UwePaul ist seinen Postings nach ein Linker, ja, aber er steht dazu (und möge weiter für Anregung sorgen). Herr Kurwenal möchte als wer anderer erscheinen als er ist, es gelingt ihm nur nicht. Und: wiki ist toll, es liefert ihm auch das von Francois Bondy (den ich kurz vor seinem Tod kennenlernen zu dürfen die Auszeichnung hatte) überlieferte Silone – Zitat.

Und noch etwas: über Journaille zu schimpfen (wie Herr Michta) gehört auch zu rechtsextremer Rechtfertigungsrhetorik. Journalist ist ein extrem schwieriger, mühsamer, gefährlicher Beruf. In Österreich leider durch Revolverblätter desavouiert.

Weder Kurwenal noch Michta will ich persönlich als Rechtsextremisten bezeichnen, ich kenne sie die Herren ja nicht. Ihre Einträge lassen allerdings den Schluss zu.
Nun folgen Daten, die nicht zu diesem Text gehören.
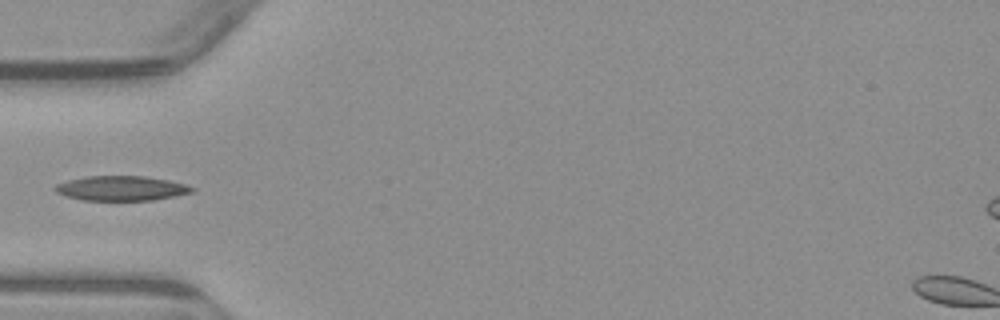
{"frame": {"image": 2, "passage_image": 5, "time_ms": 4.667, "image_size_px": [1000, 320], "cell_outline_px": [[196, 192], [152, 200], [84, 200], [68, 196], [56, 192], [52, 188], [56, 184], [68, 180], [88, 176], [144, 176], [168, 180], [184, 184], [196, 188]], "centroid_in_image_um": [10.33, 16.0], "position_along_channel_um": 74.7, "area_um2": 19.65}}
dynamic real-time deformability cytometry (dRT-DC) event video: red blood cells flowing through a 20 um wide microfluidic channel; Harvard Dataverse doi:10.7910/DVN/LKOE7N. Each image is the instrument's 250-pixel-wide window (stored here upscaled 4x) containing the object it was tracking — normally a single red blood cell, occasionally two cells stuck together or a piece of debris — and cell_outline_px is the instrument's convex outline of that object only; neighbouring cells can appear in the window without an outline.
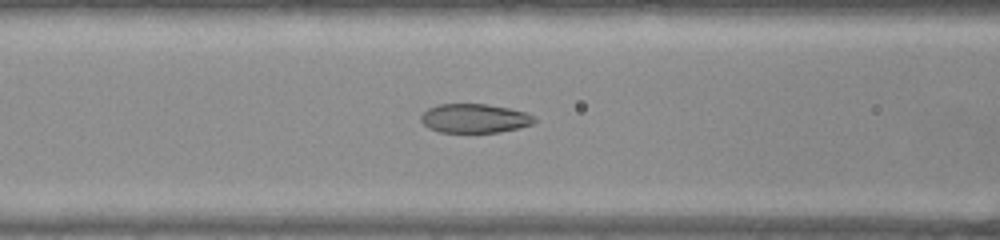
{"species": "common noctule bat (a hibernating species)", "species_latin": "Nyctalus noctula", "temperature_condition": "warm", "stored_images_in_passage": 42, "camera_frame_rate_fps": 3000, "um_per_image_px": 0.085, "animal": {"sex": "female", "body_mass_g": 22.0, "forearm_length_mm": 56.7}, "frame": {"image": 1, "passage_image": 16, "time_ms": 5.0, "image_size_px": [1000, 240], "cell_outline_px": [[536, 120], [532, 124], [520, 128], [500, 132], [440, 132], [428, 128], [420, 120], [420, 116], [428, 108], [440, 104], [488, 104], [508, 108], [524, 112], [532, 116]], "centroid_in_image_um": [40.32, 10.06], "position_along_channel_um": 126.3, "area_um2": 19.13}}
Freuen wir uns also auf sehr spannende musiktheatralische Ereignisse an Wiens drei Bühnen (was für ein Privileg!). Die inszenatorische Ödnis der Staatsoper kennend, erwarte ich sie vor allem vom Theater an der Wien. Auch weil dort meine seit Kindheit so geliebte "Euryanthe" gespielt wird.